The Inspired Kitchen
Kasha Varnishkes
Buckwheat with bowtie noodles.
By Adeena Sussman
Though the name of this soul-satisfying dish may be
foreign--Kasha is buckwheat or groats, and "Varnishkes" is
Yiddish for bow-shaped noodles--its taste is comfortably familiar. Kasha
originally hails from Asia, but its versatility and ease of preparation helped
it find its way into far-ranging cuisines. In Russia, ground buckwheat is used
in blini, the pancakes which are a traditional accompaniment to caviar.
In Japan, buckwheat is used to make soba noodles. This kasha recipe, while
humble in its origins, is crowd-pleasing comfort food.
Serves 6
1 cup kasha
1 egg
1 large onion, diced
1 teaspoon salt, divided
2 tablespoons canola oil
1 cup egg bowtie pasta (wheat pasta is an acceptable
substitute)
2 cups low sodium chicken broth or water
1/4 teaspoon fresh ground pepper, or more to taste.
Heat oil in a 3- or 4-quart saucepan over medium heat. Sauté
onions until golden and edges are slightly charred, about 10-12 minutes.

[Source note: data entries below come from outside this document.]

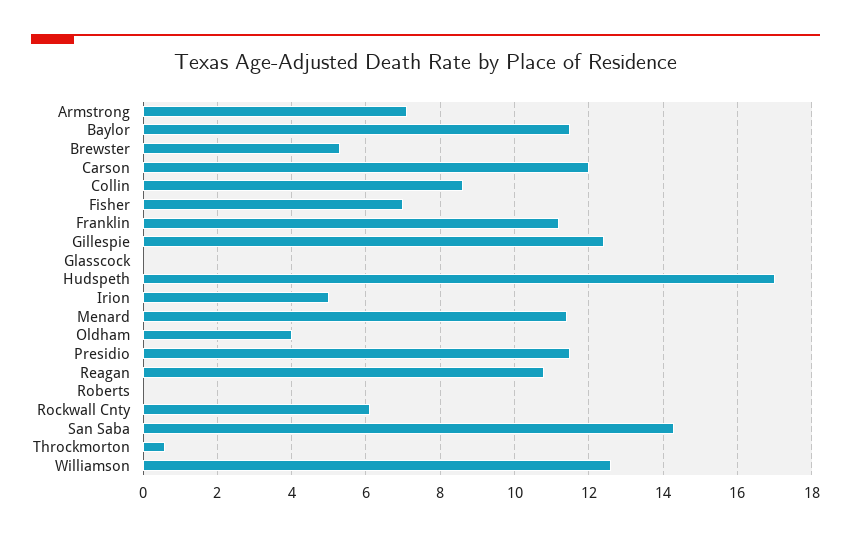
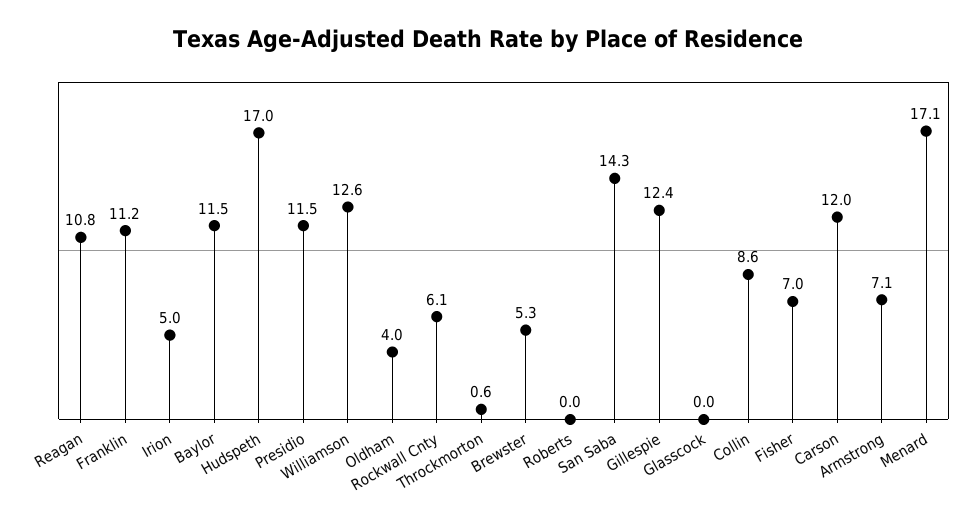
  {
    "Armstrong": 7.1,
    "Baylor": 11.5,
    "Brewster": 5.3,
    "Carson": 12,
    "Collin": 8.6,
    "Fisher": 7,
    "Franklin": 11.2,
    "Gillespie": 12.4,
    "Glasscock": 0,
    "Hudspeth": 17,
    "Irion": 5,
-   "Menard": 11.5,
+   "Menard": 17.1,
    "Oldham": 4,
    "Presidio": 11.5,
    "Reagan": 10.8,
    "Roberts": 0,
    "Rockwall Cnty": 6.1,
    "San Saba": 14.3,
    "Throckmorton": 0.6,
    "Williamson": 12.6
  }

Transfer from saucepan to a plate, scraping as much of the onion from the
saucepan as possible.
While onions are cooking, cook pasta according to package
directions, drain and reserve. Beat egg in a small bowl. Add kasha and stir
until kasha is well coated with egg. In the same pan used to cook the onions,
heat kasha over medium heat, stirring constantly, until egg is cooked away and
kasha separates into individual grains.
Add chicken broth or water and bring to a boil. Reduce to a
low simmer, cover and cook until kasha absorbs liquid, about 10 minutes. Remove
from heat. Remove cover, add onions and pasta, recover, and let sit an
additional 10 minutes. Season with additional salt and pepper to taste.